Once your product is fully defined, it's time to select the audio ICs that help your systems deliver beautiful music (or voice, or other sounds). First order of business, the experts tell me, is to choose your speaker drivers. The parameters you've already defined will determine the type of drivers you want. Evaluate the drivers’ sensitivity, excursion, impedance, power rating, and frequency response. Test selected drivers via a subjective listening test using a wide range of content to cover all use cases for your application. Use a consistent and overpowered amplifier to ensure that you are testing the limits of the speakers and not the amplifier itself. Next, select your audio amplifier ICs. For these components, considering that so many things are getting smaller and lighter, important considerations include power, cost, battery life, and size. See our tutorial, "How to Select the Best Audio Amplifier for Your Design," for more details. Finally, you'll want to test your speakers using a test enclosure design. Factors such as the acoustic design of the box, material/weight of your enclosure, the volume behind the speaker enclosure, and the suspension will all impact sound quality. Test with different people. Test in different types of environments—inside, outside, large rooms, small rooms.

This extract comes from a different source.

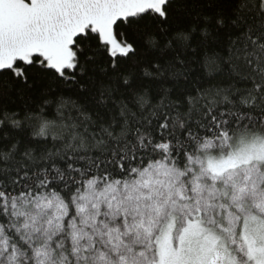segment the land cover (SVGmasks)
I'll use <instances>...</instances> for the list:
<instances>
[{"label":"snow or ice","instance_id":"snow-or-ice-1","mask_svg":"<svg viewBox=\"0 0 264 264\" xmlns=\"http://www.w3.org/2000/svg\"><path fill=\"white\" fill-rule=\"evenodd\" d=\"M0 264H264V0H0Z\"/></svg>","mask_w":264,"mask_h":264}]
</instances>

Addressing Mobile Design Challenges

Many of today's designs featuring sound are mobile. If you're designing speakers for mobile devices, you must generate great sound from micro speakers. Micro speakers do have some inherent challenges:

  • They're not particularly loud
  • They lack bass response
  • They can be easily overdriven, such that the sound becomes distorted
  • They also break easily

Maxim's Dynamic Speaker Management (DSMTm) technology overcomes these micro speaker challenges, helping you deliver louder, richer sound. The technology provides voice coil thermal protection and excursion limiting, minimizes hardware DSP redundancy, provides rich bass via true bass extension frequency response, and features a battery-tracking function that reduces the output swing as the supply voltage. You can find DSM technology in Maxim's IV sense boosted Class D speaker amplifiers, which provide up to 2x loudness improvement over standard Class D amps.

Now, how about bringing the sounds of Bono and company to my oven?